**Activity:**
Return copies of the lines below that mention "object".

### Listed records ###

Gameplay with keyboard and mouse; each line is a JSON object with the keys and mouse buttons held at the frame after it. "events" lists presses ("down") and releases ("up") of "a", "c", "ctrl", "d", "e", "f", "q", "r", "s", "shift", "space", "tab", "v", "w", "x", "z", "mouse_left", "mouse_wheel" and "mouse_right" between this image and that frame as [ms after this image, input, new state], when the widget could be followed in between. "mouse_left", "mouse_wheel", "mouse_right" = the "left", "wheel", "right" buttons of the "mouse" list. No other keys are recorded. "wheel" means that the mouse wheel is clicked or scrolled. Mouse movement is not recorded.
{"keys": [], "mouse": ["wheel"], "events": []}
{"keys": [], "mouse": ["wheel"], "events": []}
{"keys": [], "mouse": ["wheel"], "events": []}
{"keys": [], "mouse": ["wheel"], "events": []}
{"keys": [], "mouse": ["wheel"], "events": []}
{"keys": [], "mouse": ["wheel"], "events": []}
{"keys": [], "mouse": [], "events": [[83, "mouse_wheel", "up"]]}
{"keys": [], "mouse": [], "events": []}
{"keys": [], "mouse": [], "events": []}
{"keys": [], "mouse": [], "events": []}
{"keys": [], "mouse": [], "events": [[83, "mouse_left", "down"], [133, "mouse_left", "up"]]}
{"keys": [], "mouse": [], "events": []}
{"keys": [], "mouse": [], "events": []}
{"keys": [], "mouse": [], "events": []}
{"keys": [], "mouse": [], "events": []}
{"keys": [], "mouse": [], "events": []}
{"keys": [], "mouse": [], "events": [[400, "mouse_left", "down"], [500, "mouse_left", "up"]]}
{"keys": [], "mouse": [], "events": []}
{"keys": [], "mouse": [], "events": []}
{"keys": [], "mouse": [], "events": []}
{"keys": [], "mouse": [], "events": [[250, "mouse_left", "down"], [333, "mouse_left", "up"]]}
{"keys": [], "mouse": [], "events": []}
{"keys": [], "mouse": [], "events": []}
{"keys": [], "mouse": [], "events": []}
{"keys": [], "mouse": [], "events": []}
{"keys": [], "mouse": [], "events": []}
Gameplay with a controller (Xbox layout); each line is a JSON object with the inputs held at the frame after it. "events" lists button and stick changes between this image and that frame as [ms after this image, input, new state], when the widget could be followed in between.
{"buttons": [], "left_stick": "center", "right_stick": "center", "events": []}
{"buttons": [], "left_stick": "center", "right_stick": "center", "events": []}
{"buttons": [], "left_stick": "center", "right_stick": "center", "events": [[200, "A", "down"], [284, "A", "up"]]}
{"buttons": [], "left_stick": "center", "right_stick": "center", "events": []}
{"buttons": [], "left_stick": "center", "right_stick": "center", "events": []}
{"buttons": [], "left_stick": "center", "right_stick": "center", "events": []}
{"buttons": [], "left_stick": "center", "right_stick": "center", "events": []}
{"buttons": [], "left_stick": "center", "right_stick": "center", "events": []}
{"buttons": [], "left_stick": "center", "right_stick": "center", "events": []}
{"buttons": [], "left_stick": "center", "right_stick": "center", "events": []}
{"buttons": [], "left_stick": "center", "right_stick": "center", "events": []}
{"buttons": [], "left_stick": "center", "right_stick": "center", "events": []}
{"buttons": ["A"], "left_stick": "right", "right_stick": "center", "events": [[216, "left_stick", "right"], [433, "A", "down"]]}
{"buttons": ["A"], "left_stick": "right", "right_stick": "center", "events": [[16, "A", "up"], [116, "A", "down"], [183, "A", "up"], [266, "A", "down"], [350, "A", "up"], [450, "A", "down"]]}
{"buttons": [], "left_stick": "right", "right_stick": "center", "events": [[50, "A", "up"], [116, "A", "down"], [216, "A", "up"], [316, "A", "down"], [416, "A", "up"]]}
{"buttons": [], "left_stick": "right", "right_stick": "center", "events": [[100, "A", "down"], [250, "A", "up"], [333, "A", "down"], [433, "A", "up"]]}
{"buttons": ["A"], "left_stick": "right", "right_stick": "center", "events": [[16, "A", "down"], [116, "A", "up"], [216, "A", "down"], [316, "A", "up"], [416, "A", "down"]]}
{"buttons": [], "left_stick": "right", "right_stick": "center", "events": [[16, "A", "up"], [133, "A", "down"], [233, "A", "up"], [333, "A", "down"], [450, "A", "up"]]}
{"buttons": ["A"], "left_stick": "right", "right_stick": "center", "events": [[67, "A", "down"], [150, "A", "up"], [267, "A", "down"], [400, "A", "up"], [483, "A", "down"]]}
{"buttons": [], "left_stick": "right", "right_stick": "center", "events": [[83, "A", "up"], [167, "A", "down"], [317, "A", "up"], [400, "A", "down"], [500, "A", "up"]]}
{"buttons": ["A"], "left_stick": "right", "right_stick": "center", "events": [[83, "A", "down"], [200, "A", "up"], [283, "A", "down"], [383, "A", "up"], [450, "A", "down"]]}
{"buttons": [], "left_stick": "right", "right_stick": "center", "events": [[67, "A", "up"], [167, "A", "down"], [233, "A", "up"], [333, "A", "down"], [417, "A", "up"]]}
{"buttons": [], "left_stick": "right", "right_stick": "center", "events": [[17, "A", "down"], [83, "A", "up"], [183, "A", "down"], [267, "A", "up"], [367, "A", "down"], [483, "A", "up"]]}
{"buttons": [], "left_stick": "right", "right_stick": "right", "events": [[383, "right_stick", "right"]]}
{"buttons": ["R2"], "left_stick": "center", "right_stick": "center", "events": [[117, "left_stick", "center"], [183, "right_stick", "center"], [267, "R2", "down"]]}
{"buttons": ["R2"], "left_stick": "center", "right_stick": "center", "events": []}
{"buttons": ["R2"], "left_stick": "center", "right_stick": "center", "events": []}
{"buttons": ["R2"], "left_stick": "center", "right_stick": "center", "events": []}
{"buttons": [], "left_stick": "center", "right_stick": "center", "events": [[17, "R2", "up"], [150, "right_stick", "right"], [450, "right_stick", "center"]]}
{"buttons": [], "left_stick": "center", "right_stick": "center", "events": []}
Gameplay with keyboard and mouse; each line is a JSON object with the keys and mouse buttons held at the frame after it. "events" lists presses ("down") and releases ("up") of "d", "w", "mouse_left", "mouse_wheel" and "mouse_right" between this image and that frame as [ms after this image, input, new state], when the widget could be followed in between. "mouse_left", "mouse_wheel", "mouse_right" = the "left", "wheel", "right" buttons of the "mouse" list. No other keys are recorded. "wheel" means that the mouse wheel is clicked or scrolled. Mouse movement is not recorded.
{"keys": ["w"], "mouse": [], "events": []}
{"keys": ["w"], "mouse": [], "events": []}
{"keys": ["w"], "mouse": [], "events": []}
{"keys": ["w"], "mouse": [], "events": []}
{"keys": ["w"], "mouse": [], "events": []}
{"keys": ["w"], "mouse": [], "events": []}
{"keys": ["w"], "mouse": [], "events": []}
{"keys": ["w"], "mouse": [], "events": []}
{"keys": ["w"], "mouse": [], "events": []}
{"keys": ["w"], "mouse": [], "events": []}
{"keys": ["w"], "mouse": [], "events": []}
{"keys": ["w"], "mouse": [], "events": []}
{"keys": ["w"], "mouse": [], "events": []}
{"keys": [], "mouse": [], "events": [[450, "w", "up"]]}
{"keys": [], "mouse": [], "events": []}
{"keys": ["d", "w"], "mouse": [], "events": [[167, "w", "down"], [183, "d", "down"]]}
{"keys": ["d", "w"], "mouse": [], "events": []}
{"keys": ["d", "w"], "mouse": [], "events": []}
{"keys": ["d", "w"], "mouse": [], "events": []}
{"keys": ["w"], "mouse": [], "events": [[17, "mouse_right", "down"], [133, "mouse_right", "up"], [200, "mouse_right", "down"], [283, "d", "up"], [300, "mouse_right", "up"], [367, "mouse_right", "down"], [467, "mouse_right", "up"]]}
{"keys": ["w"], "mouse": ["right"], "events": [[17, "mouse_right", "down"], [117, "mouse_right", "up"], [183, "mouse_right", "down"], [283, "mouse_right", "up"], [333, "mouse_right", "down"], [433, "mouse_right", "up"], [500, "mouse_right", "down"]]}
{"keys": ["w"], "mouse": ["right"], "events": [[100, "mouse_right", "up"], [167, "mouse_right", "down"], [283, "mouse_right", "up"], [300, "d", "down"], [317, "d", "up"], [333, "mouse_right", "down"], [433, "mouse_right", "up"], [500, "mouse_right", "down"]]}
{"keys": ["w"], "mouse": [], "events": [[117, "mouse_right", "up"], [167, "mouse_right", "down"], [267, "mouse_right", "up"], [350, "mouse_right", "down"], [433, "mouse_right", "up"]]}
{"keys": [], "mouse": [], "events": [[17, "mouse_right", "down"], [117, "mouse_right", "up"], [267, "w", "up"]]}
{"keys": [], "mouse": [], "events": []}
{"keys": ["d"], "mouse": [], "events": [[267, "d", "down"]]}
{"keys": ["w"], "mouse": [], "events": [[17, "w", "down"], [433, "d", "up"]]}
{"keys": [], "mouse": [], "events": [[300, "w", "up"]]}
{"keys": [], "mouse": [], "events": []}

###

**Output for this task:**
Gameplay with keyboard and mouse; each line is a JSON object with the keys and mouse buttons held at the frame after it. "events" lists presses ("down") and releases ("up") of "a", "c", "ctrl", "d", "e", "f", "q", "r", "s", "shift", "space", "tab", "v", "w", "x", "z", "mouse_left", "mouse_wheel" and "mouse_right" between this image and that frame as [ms after this image, input, new state], when the widget could be followed in between. "mouse_left", "mouse_wheel", "mouse_right" = the "left", "wheel", "right" buttons of the "mouse" list. No other keys are recorded. "wheel" means that the mouse wheel is clicked or scrolled. Mouse movement is not recorded.
Gameplay with a controller (Xbox layout); each line is a JSON object with the inputs held at the frame after it. "events" lists button and stick changes between this image and that frame as [ms after this image, input, new state], when the widget could be followed in between.
Gameplay with keyboard and mouse; each line is a JSON object with the keys and mouse buttons held at the frame after it. "events" lists presses ("down") and releases ("up") of "d", "w", "mouse_left", "mouse_wheel" and "mouse_right" between this image and that frame as [ms after this image, input, new state], when the widget could be followed in between. "mouse_left", "mouse_wheel", "mouse_right" = the "left", "wheel", "right" buttons of the "mouse" list. No other keys are recorded. "wheel" means that the mouse wheel is clicked or scrolled. Mouse movement is not recorded.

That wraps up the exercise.